All this means that I haven't banished until
entirely from my code, as long
as the procedure to meet the goal described by until
can be concisely
referenced (i.e. it's wrapped in a subroutine) and its conditional simply
described or encapsulated, and written after the procedure that will
eventually get us there (i.e. a postfix conditional). That may be a somewhat
strict set of criteria, but it does come up.
Scaling
When Perl Best Practices asserts that until
doesn't scale well, it's hard
to argue, for the natural language reasons discussed above. The subtlety that
until
gives you in goal expression is completely outweighed when you need to
add complex conditionals.
This might be OK:
doit() until $foo > 5;
However if you need to add a test to make sure that $bar
is false, this gets
insane rapidly, and really hard to read:
doit() until ($foo > 5 || $bar);
And you'd do better to write this, exactly as it suggests:
doit() while ($foo <= 5 && !$bar);
That's because you've changed the whole semantics of the structure. You're no
longer expressing things in terms of goals, but conditions, so the while
loop becomes more appropriate. Maybe you can refactor the $bar
condition, so
that you can still express it in terms of a goal? Maybe not.
When I use until
in the way I would a sentence in natural language, I stop
thinking of it as a misfeature. I have similar thoughts about a subtlety of
unless
that I might discuss in a later post.
I was about to write you some righteously angry comment but you last paragraph was unfortunately what I wanted to express myself. I also stopped using negated form for more than simple expressions because for once they are harder to parse that if/while and there later part is unnatural too which is the opposite for that the keywords were invented.
I will agree with you that unnecessary negation is bad. But I will not agree that `unless` keyword usage is complex.
You should just use it in right place. By `unless` you should mark code which SHOULD NOT RUN in usual case.
Look:
sub process {
my( $self ) = @_;
return unless $self->is_valid; # Read this code as: $self should be valid
my $result = ...;
return $result;
}
Look next examples where I use `unless` with success (And I think code with `unless` here is clear in compare to usual `if`):
$self->error( $tx->res->json ) unless $tx->res->is_success;
Transaction response SHOULD BE success
return $c->render( text => 'We support only HTML and JSON', status => 415 )
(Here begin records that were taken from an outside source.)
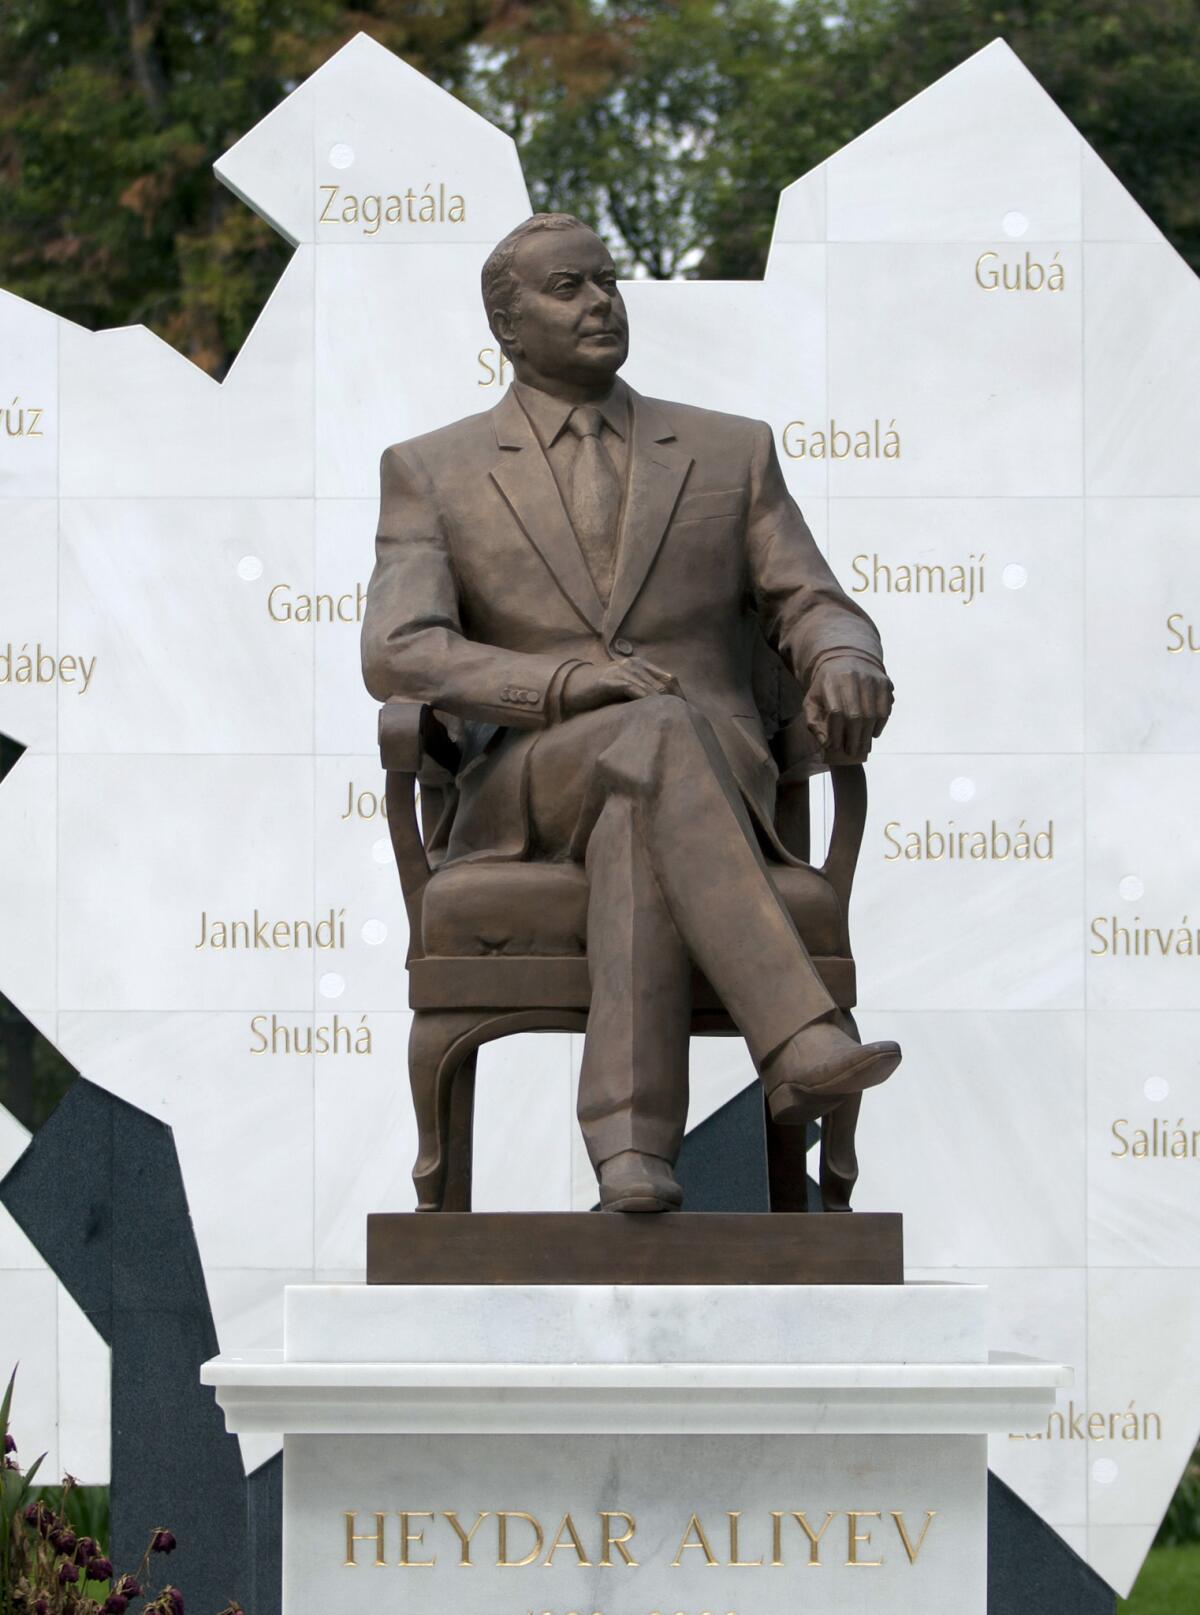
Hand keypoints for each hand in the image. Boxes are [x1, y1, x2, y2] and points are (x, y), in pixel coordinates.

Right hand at [560, 656, 681, 716]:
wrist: (571, 688)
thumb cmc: (599, 693)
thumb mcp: (625, 692)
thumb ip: (641, 695)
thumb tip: (663, 711)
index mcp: (641, 666)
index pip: (669, 680)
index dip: (680, 697)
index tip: (687, 715)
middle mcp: (635, 665)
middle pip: (664, 684)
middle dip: (675, 703)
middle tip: (684, 722)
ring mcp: (623, 671)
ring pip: (652, 687)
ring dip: (663, 705)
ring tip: (672, 722)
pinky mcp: (612, 680)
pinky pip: (634, 690)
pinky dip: (645, 702)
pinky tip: (651, 716)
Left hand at [803, 655, 892, 760]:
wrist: (846, 659)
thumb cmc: (826, 686)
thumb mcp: (812, 701)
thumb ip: (813, 723)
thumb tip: (826, 744)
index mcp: (831, 682)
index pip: (836, 712)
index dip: (836, 732)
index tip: (835, 746)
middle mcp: (853, 678)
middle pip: (856, 715)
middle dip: (854, 738)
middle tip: (852, 752)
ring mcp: (871, 679)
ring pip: (872, 714)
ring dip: (867, 735)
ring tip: (862, 747)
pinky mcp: (884, 682)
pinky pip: (885, 709)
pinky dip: (880, 724)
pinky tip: (873, 733)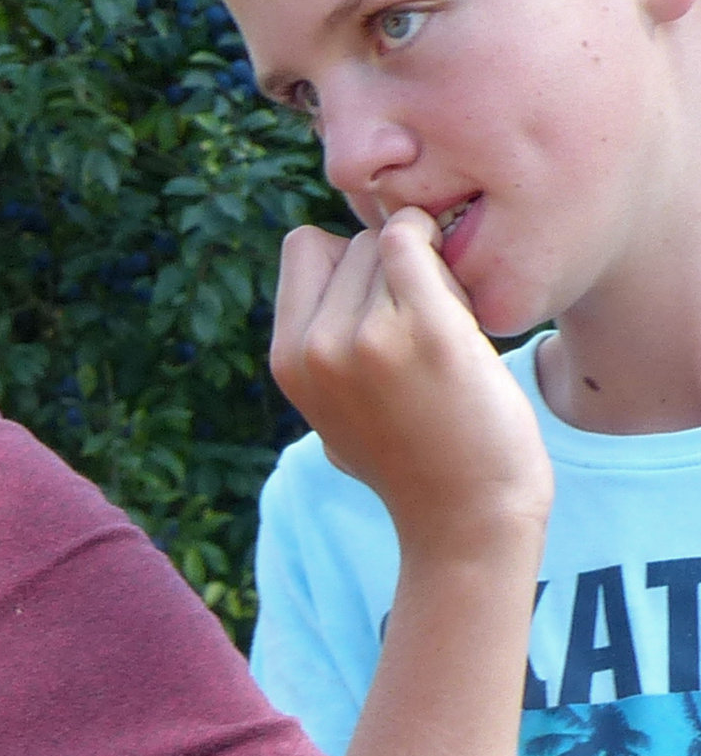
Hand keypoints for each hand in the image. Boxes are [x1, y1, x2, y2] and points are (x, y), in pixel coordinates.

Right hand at [271, 207, 551, 553]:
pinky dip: (437, 246)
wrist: (467, 516)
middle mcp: (316, 346)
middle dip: (389, 269)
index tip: (379, 301)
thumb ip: (320, 347)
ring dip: (426, 269)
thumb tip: (324, 259)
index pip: (304, 248)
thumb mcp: (332, 409)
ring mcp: (367, 337)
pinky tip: (460, 292)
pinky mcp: (426, 329)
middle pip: (353, 242)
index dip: (344, 263)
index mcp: (287, 361)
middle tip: (420, 327)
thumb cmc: (411, 459)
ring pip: (390, 241)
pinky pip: (415, 240)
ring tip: (443, 331)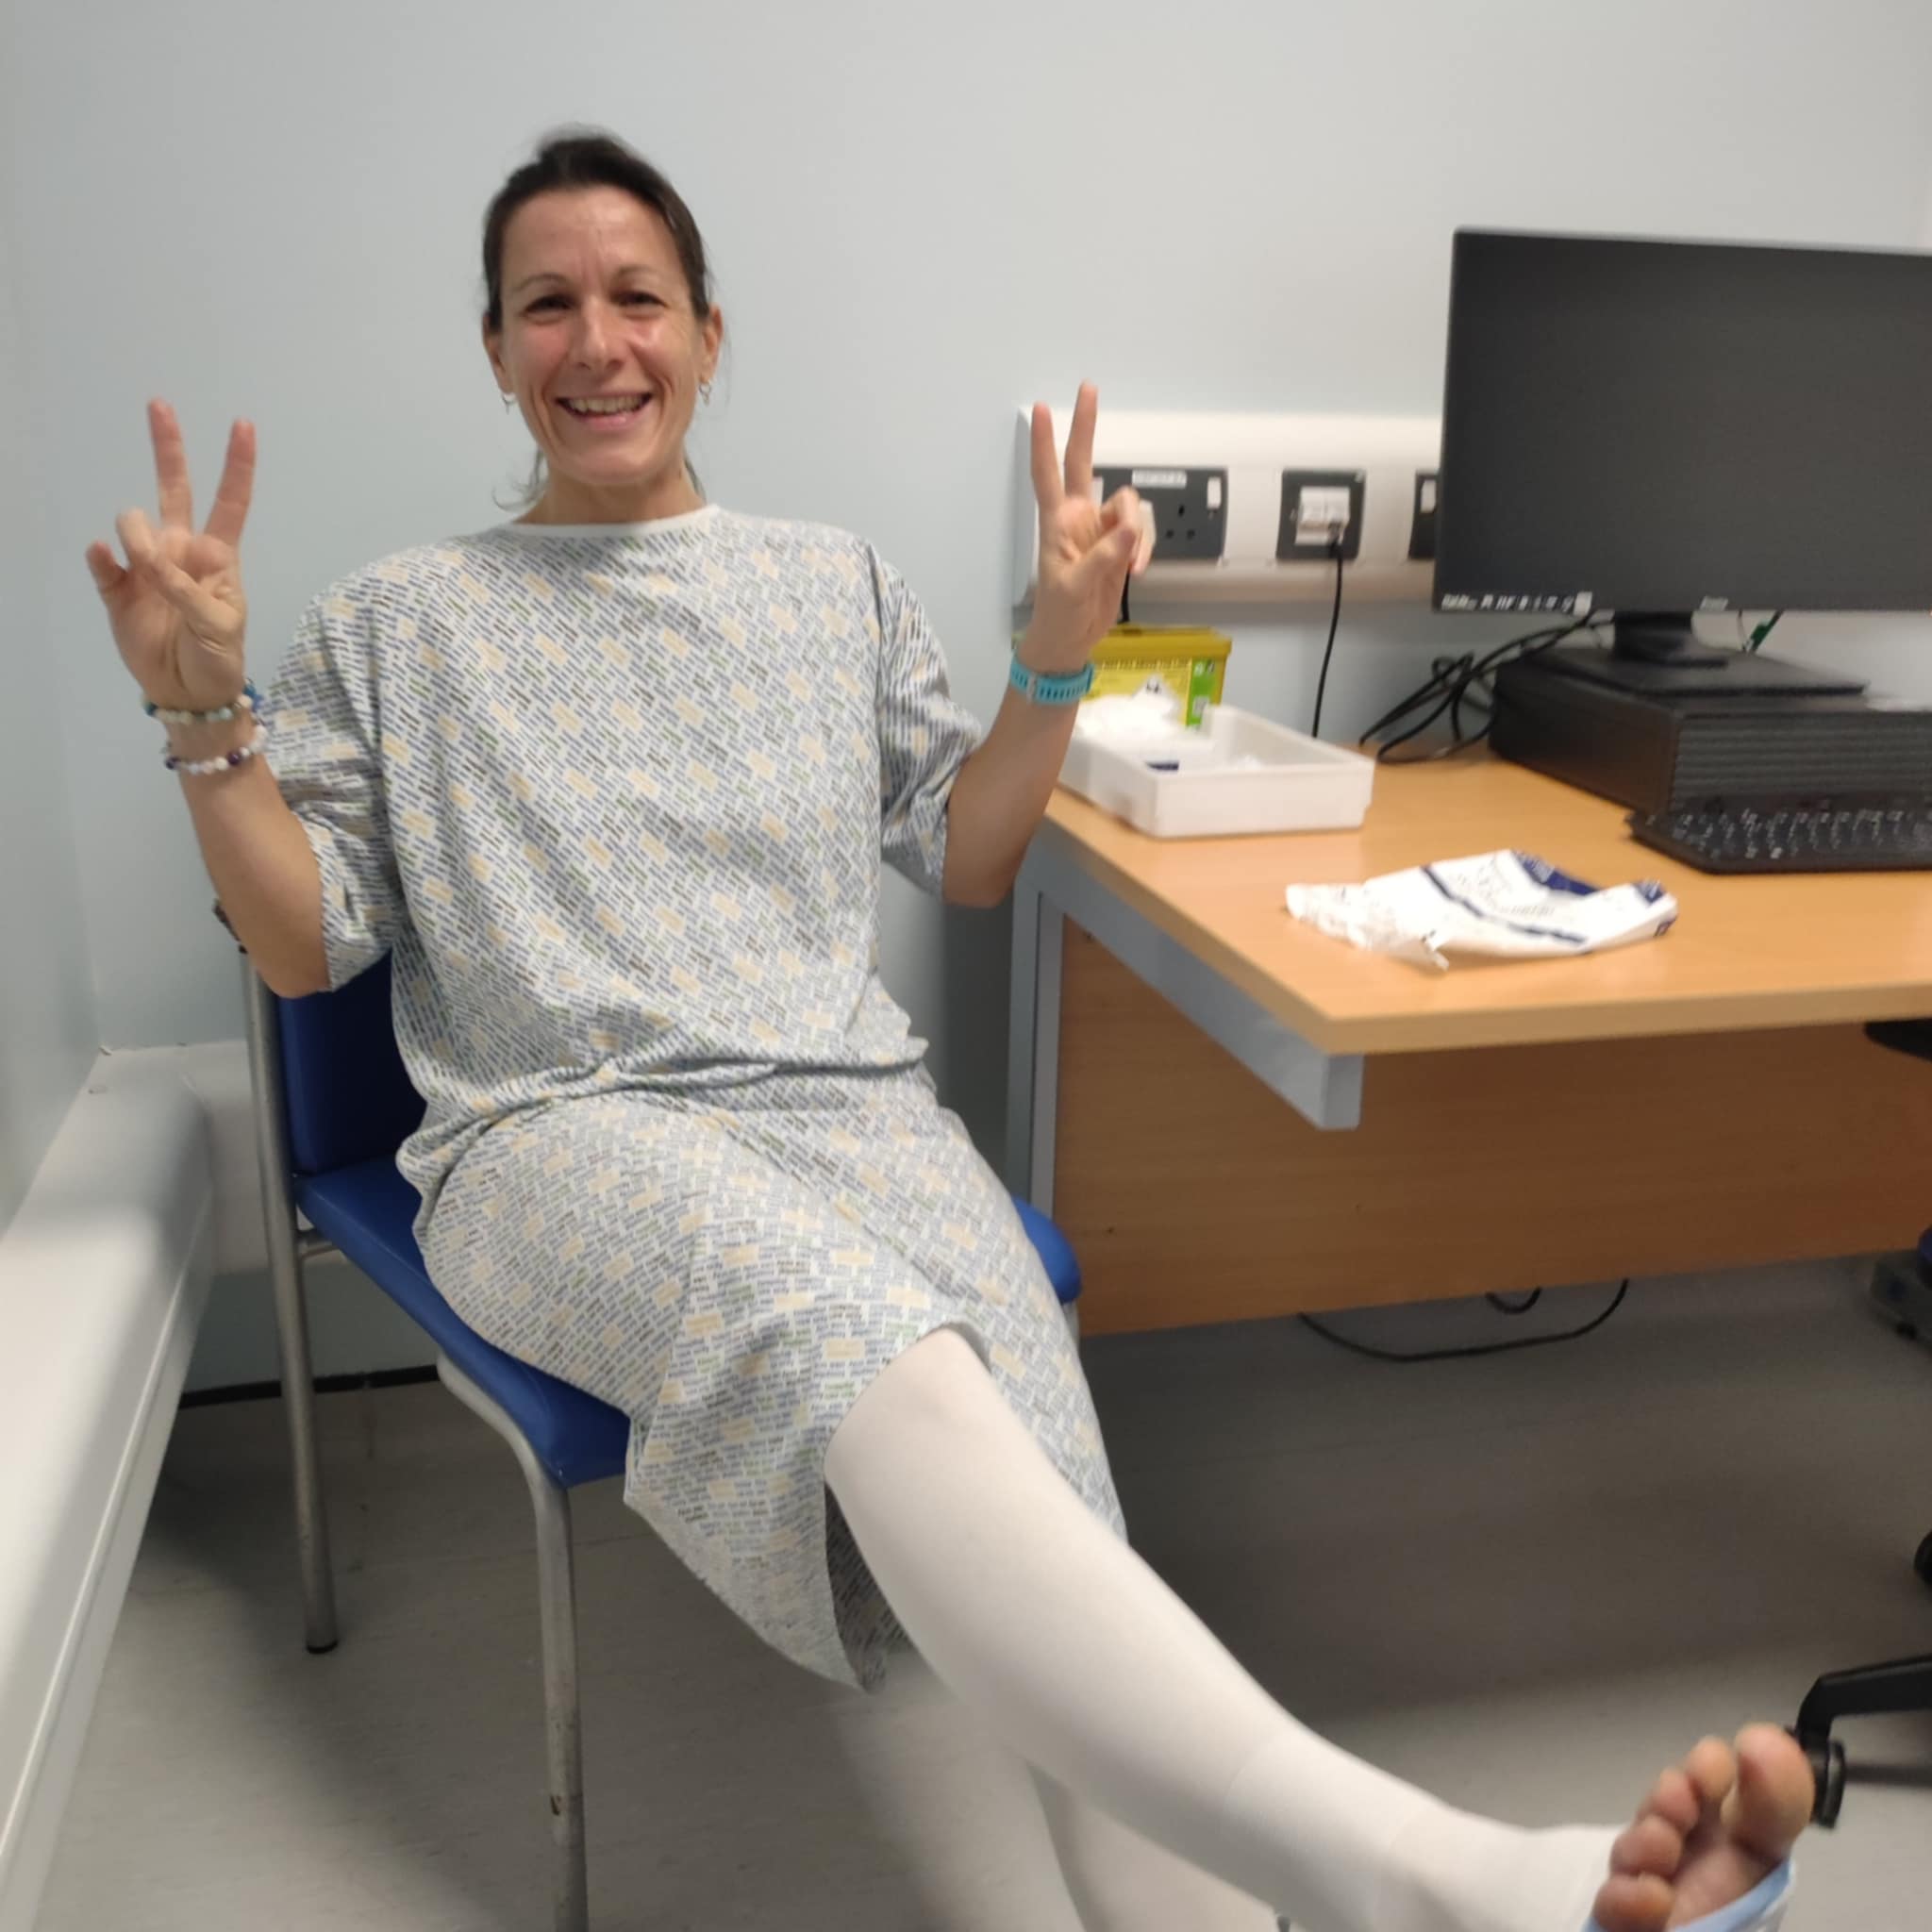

unless $f eq 'json' || $f eq 'html';
Format $f SHOULD BE json or html
(Try to rewrite this with usual `if`. I think it will be more complex ;-) )
Another real code:
return unless my $d = $c->stash( 'data' );
return unless $c->app->mode eq 'production';
# There SHOULD BE data in production mode
Even complex conditions are easy to understand. Just keep in mind that: **you go forward if EXPR is true**, so:
return 'IP is not IPv' .$version unless !$version || $ip->version eq $version;
Go forward if $version is not required OR $ip have required $version. We return error in all other cases.
Just remember. you mark your code with until/unless which usually will not work:
until( $x > 0 ) {
$x += 3;
}
$x usually >0 here and you skip { $x += 3 } block. Is this easy to understand? I think, it is!
Because you usually read file the `while( !eof )` is more intuitive.
Just really avoid "unless... else". That's... just.... wrong.